Was unterscheidet Klasse I, IIa, IIb und III?
Die Risikoklasse bestimmt den Aufwand der Konformitätsbewertung. Klasse I, niedriges Risiko: Pflaster, Brillenrahmen, oft genügt die Selbsterklärung des Herstellers. Klasse IIa: Hörgeräte, Ultraschallgeräte, eine Benannte Stelle muss beteiligt werden. Klasse IIb: Defibrillatoren, Beatmungsgeräte, mit strengerer Prüfung. Klasse III, höchstes Risiko: Herzklappen, aktive Implantate, vollständige Prüfung der technischen und klinischen Dokumentation durch die Benannte Stelle.
Was ist EUDAMED und warum ist die Datenbank wichtig?

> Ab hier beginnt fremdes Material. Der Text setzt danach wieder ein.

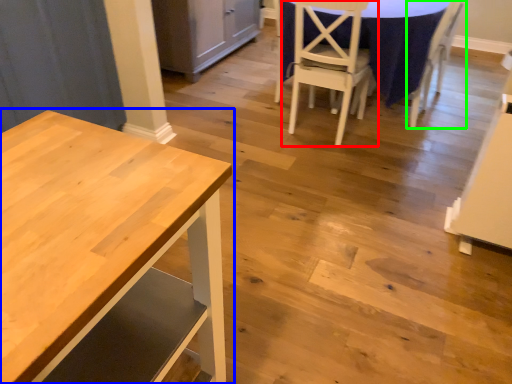
Question: Which object is the closest to the chair (highlighted by a red box)? Choose among these: table (highlighted by a blue box) or chair (highlighted by a green box).

Choices:
 (A) table
 (B) chair

Answer: (B)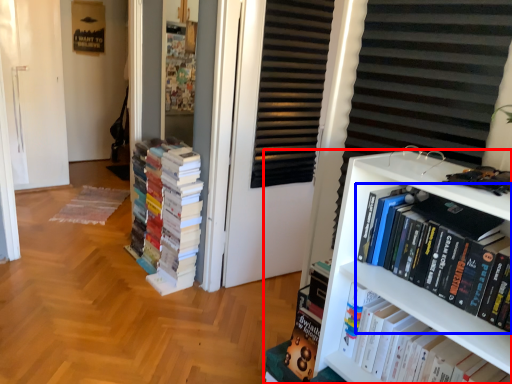
Question: Among these objects, which one is farthest to the camera, bookcase (highlighted by a red box) or book (highlighted by a blue box)?

Choices:
 (A) bookcase
 (B) book

Answer: (A)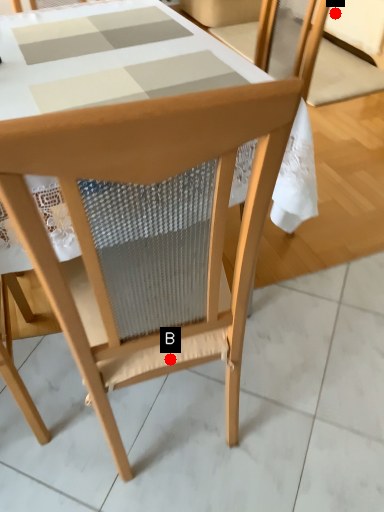
Question: Two points are circled on the image, labeled by A and B beside each circle. Which point is closer to the camera?

Choices:
 (A) A is closer
 (B) B is closer

Answer: (B)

EUDAMED (European Database on Medical Devices) ist die zentrale EU-Datenbank für Medizinprodukte. Sie sammelt Informationen zu Herstellern, Produkten, Benannten Stellen, Konformitätsbescheinigungen und Vigilanzdaten. Seit Mai 2021 ist die Befüllung schrittweise verpflichtend. EUDAMED schafft Transparenz für Behörden, Versorger und Patienten und erleichtert die Marktüberwachung. Hersteller müssen vor Markteintritt einen Unique Device Identifier (UDI) registrieren.
Welche Zertifizierungen braucht ein Medizintechnikunternehmen?
Neben dem CE-Kennzeichen nach MDR 2017/745 ist ein Qualitätsmanagementsystem nach ISO 13485 Standard, eigens für die Branche entwickelt. Für In-vitro-Diagnostika gilt zusätzlich die IVDR 2017/746. Software als Medizinprodukt (SaMD) muss nach IEC 62304 entwickelt sein. Cybersecurity gewinnt an Gewicht: vernetzte Geräte unterliegen IEC 81001-5-1, das BSI veröffentlicht Leitlinien für IT-Sicherheit in Medizinprodukten.